In traditional Chinese weddings, there are typically three to four dress changes for the bride over the course of the day. So over the course of the evening, so don’t be surprised if the bride and sometimes the groom changes into more comfortable attire to mingle amongst the guests. This is especially necessary as the couple, their parents and sometimes the maid of honour and best man are expected to go from table to table and have a toast drunk to the couple’s future. Along with this, there are a second set of wedding games. These are usually assigned to the groom and the groomsmen (well they don’t have to be but it’s only fair that they have to contribute to the wedding in regards to making up some games since the bridesmaids already took care of the ones in the morning). These games are specifically for the bride and groom and have a tendency to get very rowdy. Often, for the sake of time, only two to three games are played. Because Chinese weddings are generally quite noisy, some small children may not be able to handle it, so it is advised that if you have younger children that you find a babysitter for them that night.
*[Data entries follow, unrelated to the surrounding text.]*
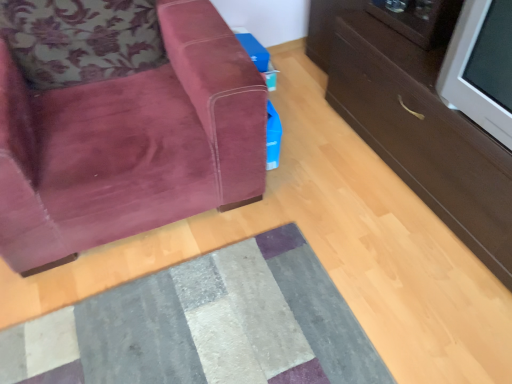
What is the approximate height of velvet maroon armchair at left?

29.58 inches.

What do you see at coordinates (120, 122) in the screenshot? I see `velvet maroon armchair at left` at bounding box center [120, 122].

Locate an element on the screen. The image size is (512, 384). velvet maroon armchair at left is located at coordinates (120, 122).

In the scene shown: What is the approximate width of textured gray rug at center?

textured gray rug at center is 27.75 inches in width.

You are a GUI agent. You are given a task and a screenshot of the screen. Output one action in this format:
    pyautogui.click(x=<x>, y=<y>)
    Task: Click on the textured gray rug at center
    The height and width of the screenshot is (384, 512).
    Given the screenshot: What is the action you would take?
    pyautogui.click(x=205, y=325)

Describe the element at coordinates (205, 325) in the screenshot. Image resolution: width=512 pixels, height=384 pixels. I see `textured gray rug at center` at that location.

This screenshot has height=384, width=512. Find the location of `velvet maroon armchair at left`. velvet maroon armchair at left is located at coordinates (120, 122).

From the picture: Considering the relative positions of textured gray rug at center and velvet maroon armchair at left in the image provided, is textured gray rug at center to the right of velvet maroon armchair at left from the viewer's perspective?

Yes, textured gray rug at center is to the right of velvet maroon armchair at left.

In the image, is textured gray rug at center positioned in front of or behind velvet maroon armchair at left?

Clearly, textured gray rug at center is behind velvet maroon armchair at left.

Which is closer, (270, 349) or (29, 190)?

Point (270, 349) is farther from the camera than point (29, 190).

From the image's perspective, which one is positioned lower, textured gray rug at center or velvet maroon armchair at left?

textured gray rug at center appears lower in the image.

From a real-world perspective, is textured gray rug at center on top of velvet maroon armchair at left?

Incorrect, from a real-world perspective, textured gray rug at center is lower than velvet maroon armchair at left.

Can you confirm if textured gray rug at center is wider than velvet maroon armchair at left?

In fact, textured gray rug at center might be narrower than velvet maroon armchair at left.

Considering the sizes of objects textured gray rug at center and velvet maroon armchair at left in the image provided, who is taller, textured gray rug at center or velvet maroon armchair at left?

With more height is velvet maroon armchair at left.

Considering the sizes of textured gray rug at center and velvet maroon armchair at left in the image, is textured gray rug at center bigger or smaller than velvet maroon armchair at left?

In the image, textured gray rug at center appears to be smaller than velvet maroon armchair at left.

Is textured gray rug at center spatially inside velvet maroon armchair at left, or outside of it?

textured gray rug at center is outside velvet maroon armchair at left.

Looking at this image, is textured gray rug at center far away from velvet maroon armchair at left?

No, textured gray rug at center is not far from velvet maroon armchair at left.

Is textured gray rug at center positioned with its back to velvet maroon armchair at left?

No, textured gray rug at center is not facing away from velvet maroon armchair at left.

I want to click on mat to the right of velvet maroon armchair at left, so click(205, 325).

Does velvet maroon armchair at left appear on the left side of textured gray rug at center?

Yes, velvet maroon armchair at left is to the left of textured gray rug at center.

Is the depth of velvet maroon armchair at left greater than that of textured gray rug at center?

No, it is not.

Which is further, (x=54, y=127) or (x=350, y=320)?

The point (x=54, y=127) is farther from the camera.

From the image's perspective, relative to textured gray rug at center, is velvet maroon armchair at left above or below?

velvet maroon armchair at left is situated higher than textured gray rug at center in the image.

From a real-world perspective, which is physically above, velvet maroon armchair at left or textured gray rug at center?

velvet maroon armchair at left, from a real-world perspective.

Can you confirm if velvet maroon armchair at left is thinner than textured gray rug at center?

Incorrect, the width of velvet maroon armchair at left is not less than that of textured gray rug at center.

Who is shorter, velvet maroon armchair at left or textured gray rug at center?

textured gray rug at center is shorter.

In the scene shown: Considering the relative sizes of velvet maroon armchair at left and textured gray rug at center in the image provided, is velvet maroon armchair at left bigger than textured gray rug at center?

Yes.

Would you say velvet maroon armchair at left contains textured gray rug at center?

Definitely not — textured gray rug at center is not inside velvet maroon armchair at left.

Is velvet maroon armchair at left far from textured gray rug at center?

No, velvet maroon armchair at left is not far from textured gray rug at center.

Based on the photo, is velvet maroon armchair at left oriented away from textured gray rug at center?

That's not correct — velvet maroon armchair at left is not looking away from textured gray rug at center.

You are a GUI agent. You are given a task and a screenshot of the screen. Output one action in this format:
    pyautogui.click(x=<x>, y=<y>)
    Task: Click on the mat behind the velvet maroon armchair at left
    The height and width of the screenshot is (384, 512).
    Given the screenshot: What is the action you would take?
    pyautogui.click(x=205, y=325)

Locate an element on the screen. This screenshot has width=512, height=384. chair on the left of textured gray rug at center is located at coordinates (120, 122).

The image size is (512, 384). Find the location of `mat below the velvet maroon armchair at left (from the image's perspective)`. mat below the velvet maroon armchair at left (from the image's perspective) is located at coordinates (205, 325).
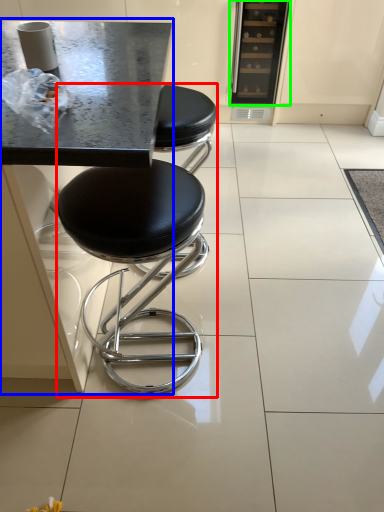
Question: Which object is positioned closest to stool (highlighted by a red box)? Select from round table (highlighted by a blue box) and appliance (highlighted by a green box).

Choices:
 (A) round table
 (B) appliance

Answer: (A)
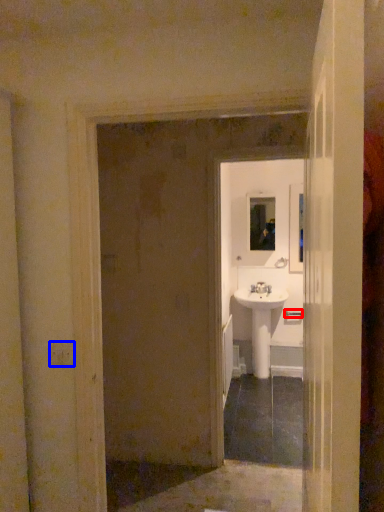
Question: Which of the following is the closest to the observer, door handle (highlighted by a red box) or light switch (highlighted by a blue box)?

Choices:
 (A) door handle
 (B) light switch

Answer: (B)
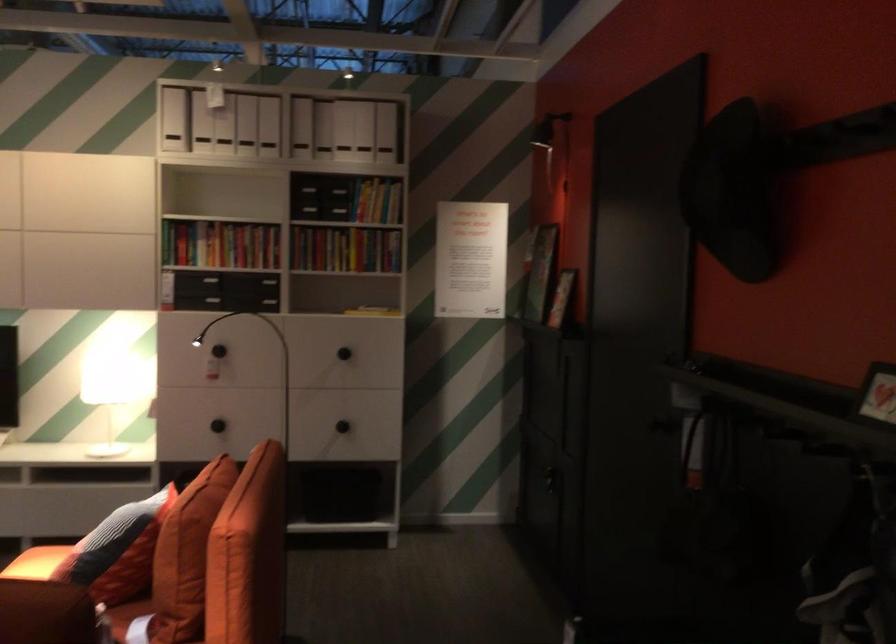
Of course, we can’t forget about the speeches, which are not unlike the speeches of all other weddings; a time to recall good memories and embarrass the couple with cute stories.

While all the shenanigans are going around, the most important thing, the food, is being served. The most important thing to note for guests who haven’t attended Chinese weddings or banquets before is that there is A LOT of food. A Chinese style banquet typically features eight to twelve courses served family style. For the sake of sanitation and etiquette, one should always use the communal utensils and not your own to serve yourself from the dish. So with that in mind, make sure you PACE YOURSELF (unless you want to die, but it’s a wedding, you should not eat so much that you’re going to die)! A good rule to follow is to try one piece of everything in a dish that has multiple components once (so only one helping, even if you think you’re a big eater, after twelve courses where you’ve had several helpings, you will explode). Typical dishes served at a Chinese wedding include cold cuts, lobster with noodles, fish, and shark fin soup. If you’ve learned anything from reading up to this point, you’ll know that these dishes are chosen for their symbolic value (and because they taste amazing). Shark fin and lobster are symbols of wealth (because they’re expensive), noodles for longevity (same reason it’s served for birthdays and new years), fish represents plentifulness, and so on.

As with most weddings, as the evening winds to an end, most people like to get up and dance for a bit. I, myself have never stayed long enough at a Chinese wedding to partake in it and if I did, it was fifteen years ago so, I may not remember.

TL; DR

Guests are greeted at the entrance by the couple and their parents. They then move onto signing the guestbook, drop off their red envelope (monetary gift, usually ~$100 per person) or gifts (rarely seen in Chinese weddings),  and are shown to their seats.

There will be LOTS of food, typically 8-12 dishes that are served family style. PACE YOURSELF! Have a little of each so you can have a taste of all dishes. Things can get a little rowdy and are generally quite loud.

If you can remember all that, you should be good. But most importantly, this is a wedding, so don’t forget to have fun people!